If you told me Ivy was elected because she did something to Gothams water supply and brainwashed enough people to get voted into office, I’d buy it. You’d think Gotham would have rules about felons and/or criminals committed to Arkham being eligible for office,
Did she run on cleaning up Gotham’s dirty rivers and parks? Who nominates an eco-terriorist? What’s the DC equivalent of the Green Party?
It all sounds outlandish enough for a Batman story. This is the DC Universe, not The Wire.
The Poisoan Ivy as mayor story is clearly satire. Batman comics tell over the top stories about the abuse of power.

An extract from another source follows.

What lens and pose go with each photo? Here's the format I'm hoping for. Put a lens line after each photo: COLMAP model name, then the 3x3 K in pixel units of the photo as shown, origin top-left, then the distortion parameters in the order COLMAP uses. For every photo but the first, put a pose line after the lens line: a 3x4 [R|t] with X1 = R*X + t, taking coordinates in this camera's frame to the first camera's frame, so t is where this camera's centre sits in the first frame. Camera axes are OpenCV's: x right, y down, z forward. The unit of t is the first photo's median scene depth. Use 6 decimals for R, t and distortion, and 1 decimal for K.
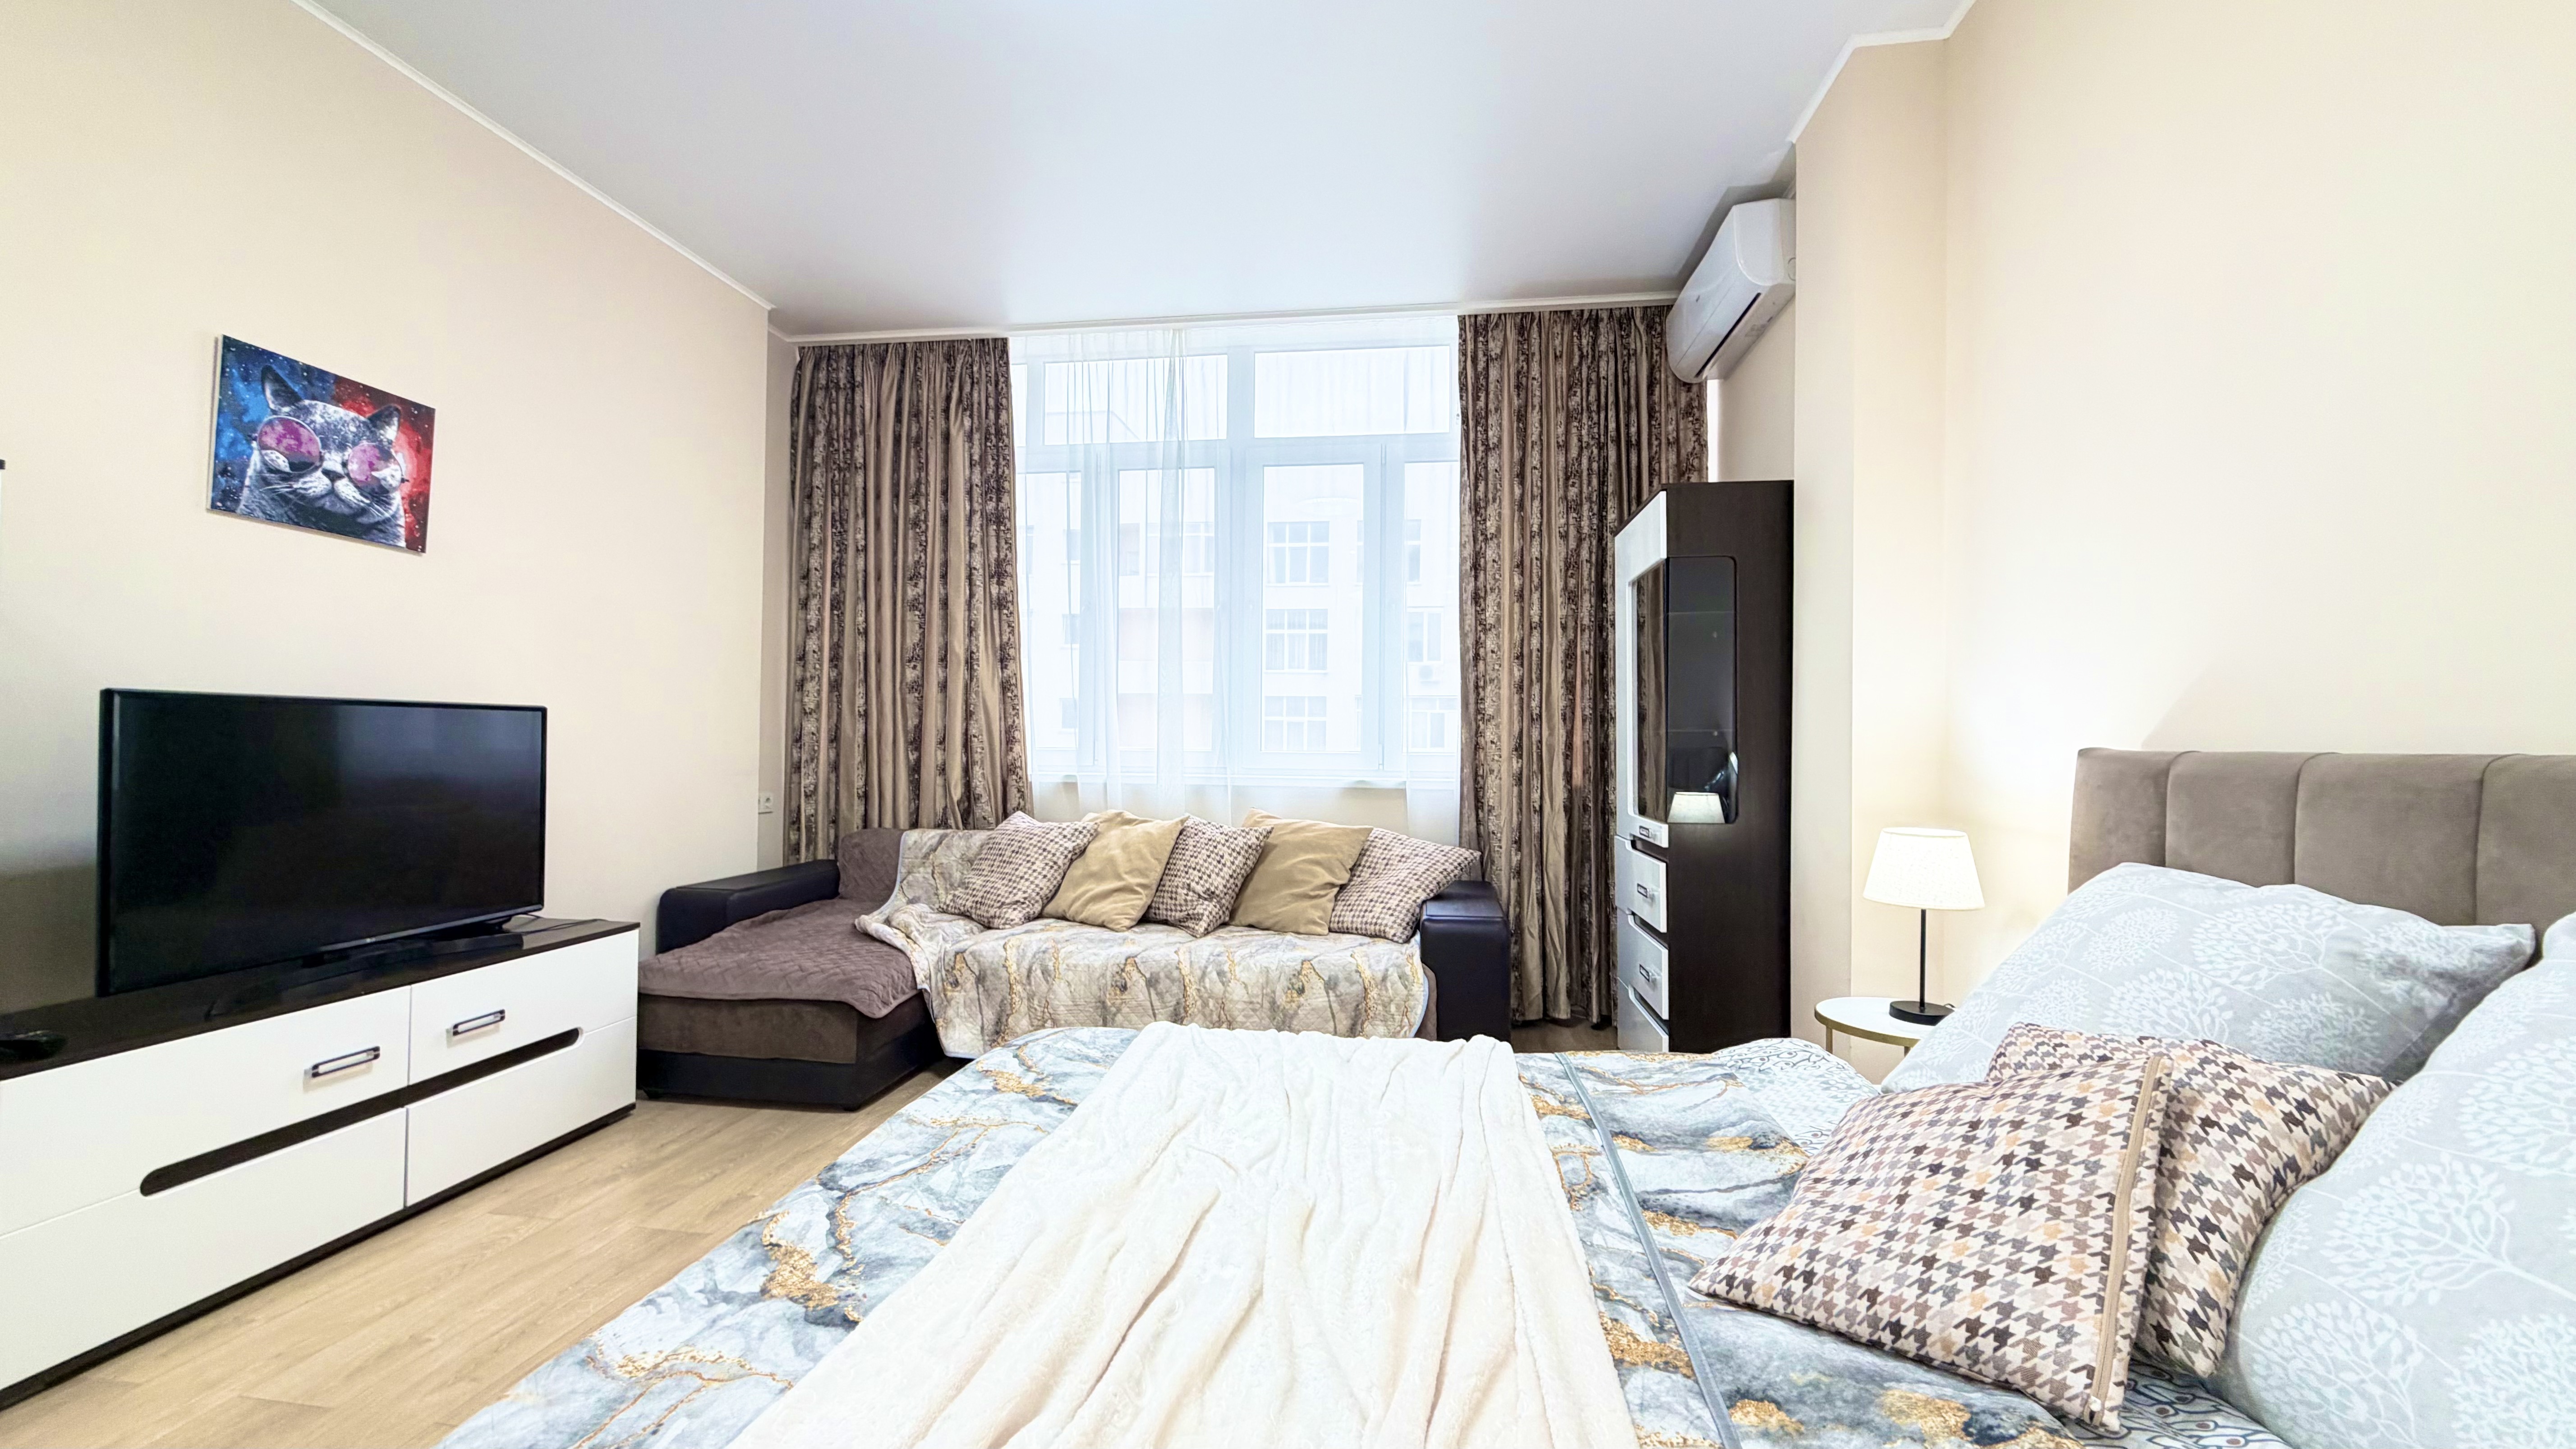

It’s not about the plausibility or continuity of the story, but what parallels to society you pick up on and how it makes you feel.
“I can’t imagine why he’d want something so small-time to begin with.”
Vandal Savage’s first appearance involved committing identity fraud on Doiby Dickles, so maybe he’s just revisiting his roots.
‘Why is Savage doing this’ is a conversation Batman has with Alan Scott in this week’s issue.
“Who elects eco-terrorists?”
Uhm…
Setting aside real world examples…
The citizens of Gotham like her anti- corporate stances including the murder of CEOs.
She gets things done. She seems to be being set up as more of a Bruce Wayne nemesis than a Batman one.
Satire, yeah, lets go with that.
Is DC attempting to placate their soon-to-be Paramount masters? Marvel keeps trying to shove “super-villain of the month we want you to associate with Trump” down readers’ throats, so DC decided to respond with the “other side”.
I think it’s because writers have things to say and stores are about things. Same as always.